For the contest, “you have to select a company which you think is financially or operationally distressed,” Jain said. “And you must undertake the financial analysis, industry analysis, and all kinds of specific company analyses. Then you review the company and make recommendations on how you would restructure or turn around that company to make it profitable again.”
Competing can be a team effort, and Jain joined one for JSOM’s first foray into the competition in June 2010. He also worked on a similar project when he took an advanced finance course, Corporate Restructuring and Turnarounds, last fall semester.
But this year most of his past partners had graduated, and he wanted to do something new. So he embarked on a solo study to give the Irving, Texas-based jewelry retailer, Zale Corp., a plan to overcome revenue, inventory and other troubles that analysts that have pegged to the recent recession.

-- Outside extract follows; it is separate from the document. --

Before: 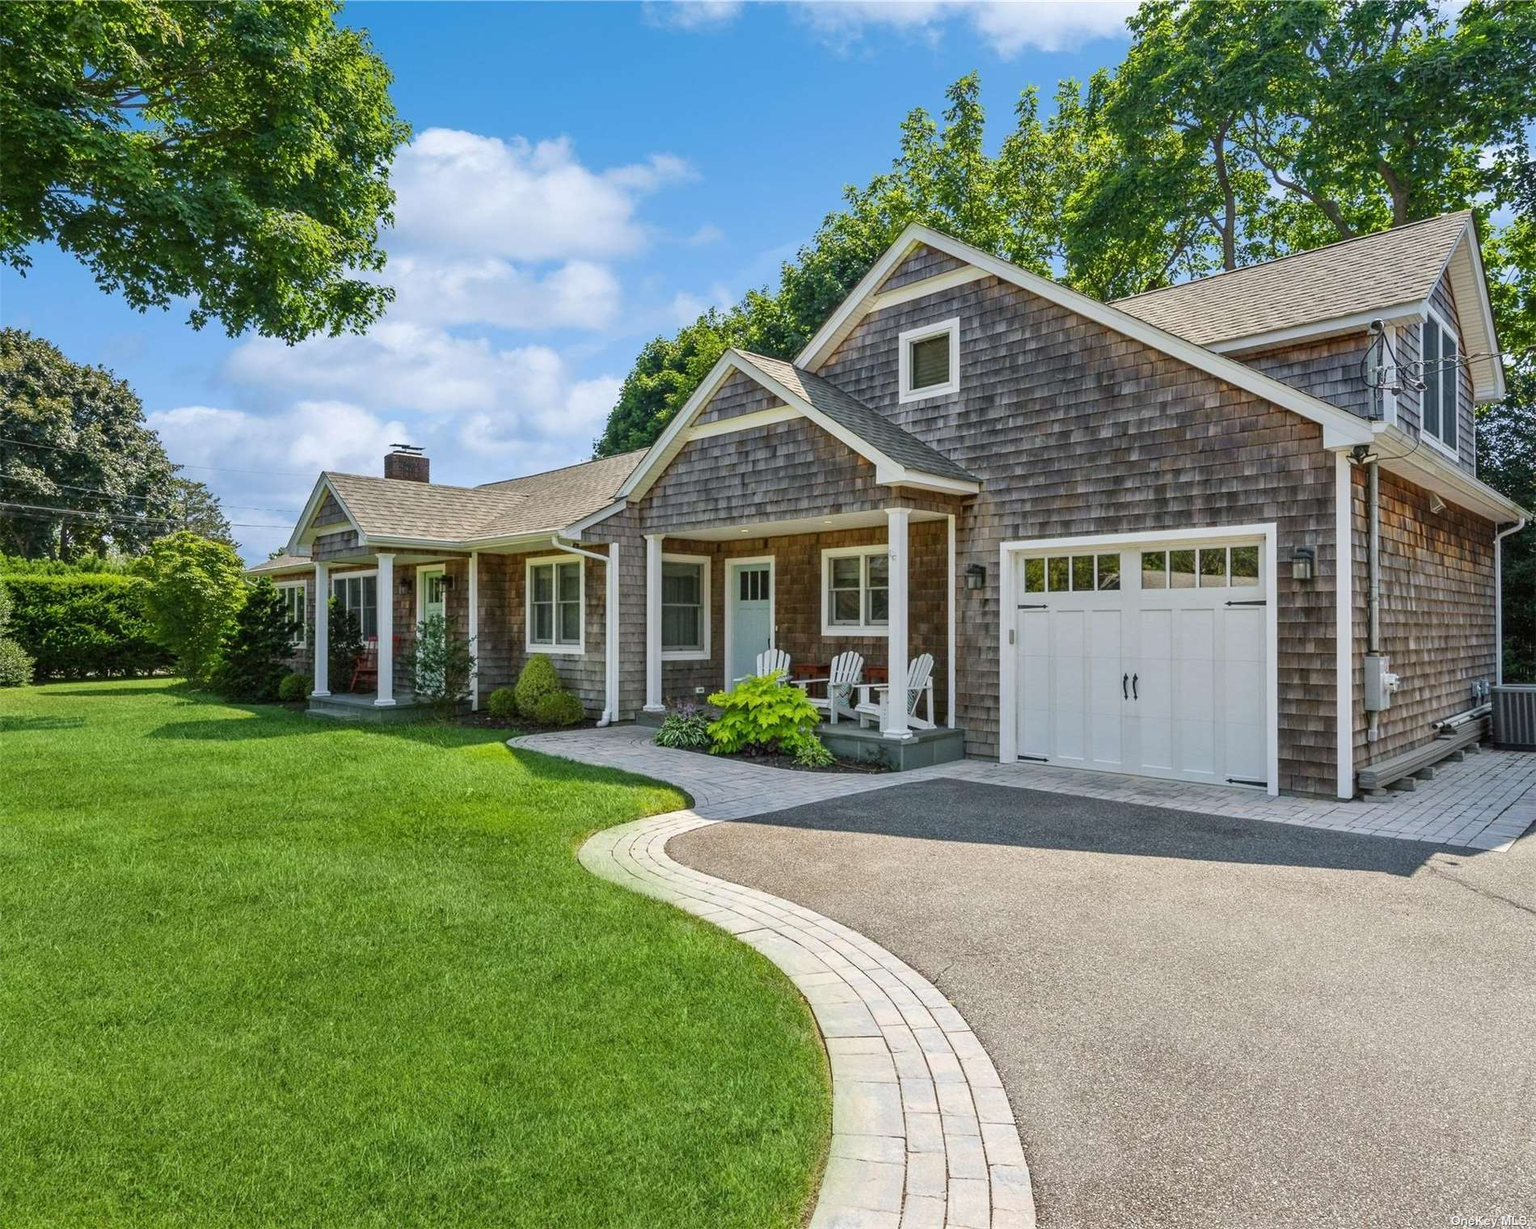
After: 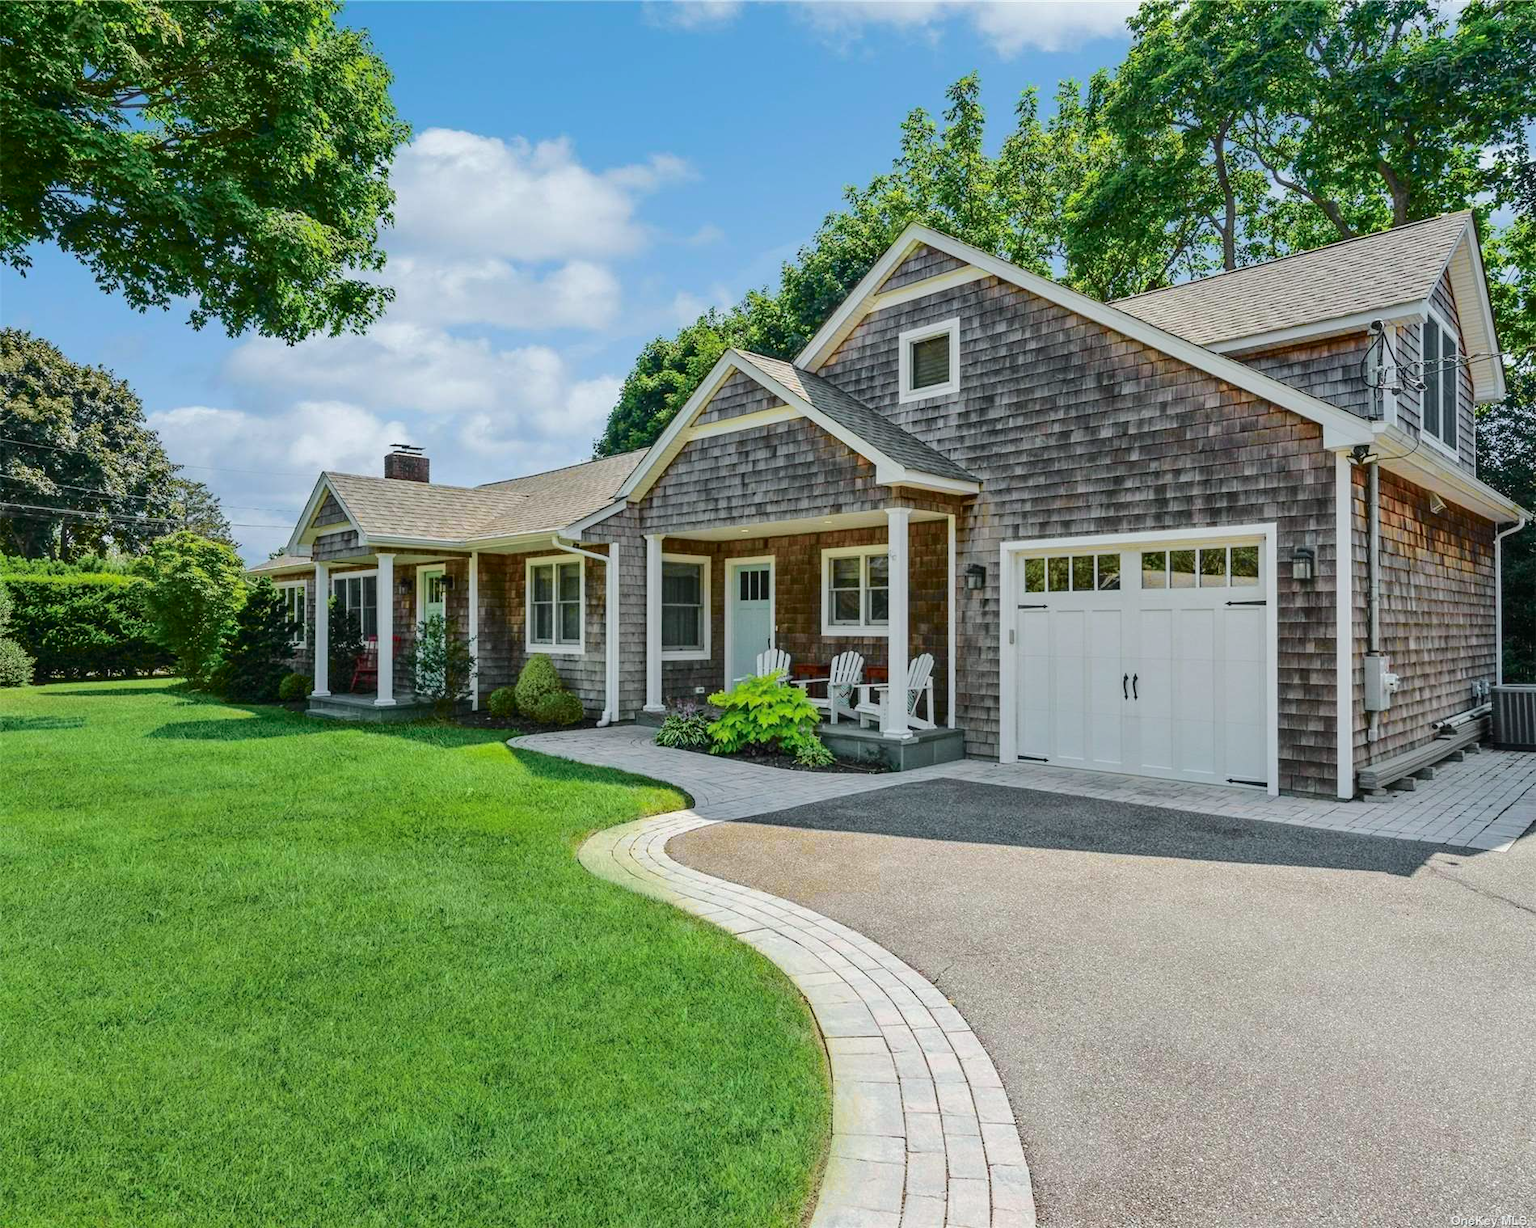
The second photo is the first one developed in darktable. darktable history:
tone curve: curves: ch0 [(0, 0.003) (0.211, 0.174) (0.482, 0.519) (0.843, 0.821) (0.992, 0.971)]; ch1 [(0, 0) (0.276, 0.206) (0.393, 0.364) (0.482, 0.477) (0.506, 0.5) (0.523, 0.523) (0.572, 0.592) (0.695, 0.767) (1, 1)]; ch2 [(0, 0) (0.438, 0.456) (0.498, 0.497) (0.536, 0.527) (0.562, 0.584) (0.619, 0.602) (0.698, 0.698) (1, 1)], color space Lab, independent channels, preserve colors none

“My recommendation and approach was to maximize the value of the company — both the debt holders’ and the shareholders’,” Jain said. He suggested a comprehensive restructuring that included closing underperforming stores, reducing costs by cutting expenses and scaling back staff, improving customer demand — in part by starting a special bridal program – and divesting unprofitable brands.
Jain relied on SEC filings, ratings reports, earnings releases and other publicly available information to prepare his report, “Restructuring Zale Corporation.” He also prepped by studying winning competition papers from the past several years.
“In my view, you tend to learn a lot more about business when you see the trouble you can get into,” finance faculty member George DeCourcy said. Oversight adviser for the TMA competition this year, DeCourcy taught Jain in FIN 6357, the corporate restructuring and turnaround course.
The course is one in a transformation and turnaround series initially offered by the JSOM-based Center for Finance Strategy Innovation. FIN 6357 started, DeCourcy said, partly at the prompting of the large and active Dallas chapter of TMA. “They see this area as a vitally important field of study for master’s-level students, especially finance students, and it’s a field that is not covered by other area universities.”
Dallas TMA chapter members have encouraged case-competition participation by volunteering as contestant mentors. Jain’s mentor, Soegiono (Sugi) Hadiwijaya, a restructuring specialist at CRG Partners, said that while “the mentor provides guidance, the bulk of the work resides in student hands. If they don’t commit, they don’t make progress…and the mentor can’t help move them forward.”
“It’s a lot of work,” Hadiwijaya said, “especially for one person.” But Jain, he said, “was fully committed.”
Jain, who recently started as an associate in transaction services in the Dallas office of PricewaterhouseCoopers, said he hoped “this win will put UT Dallas in the top elite universities in the restructuring and turnaround arena.”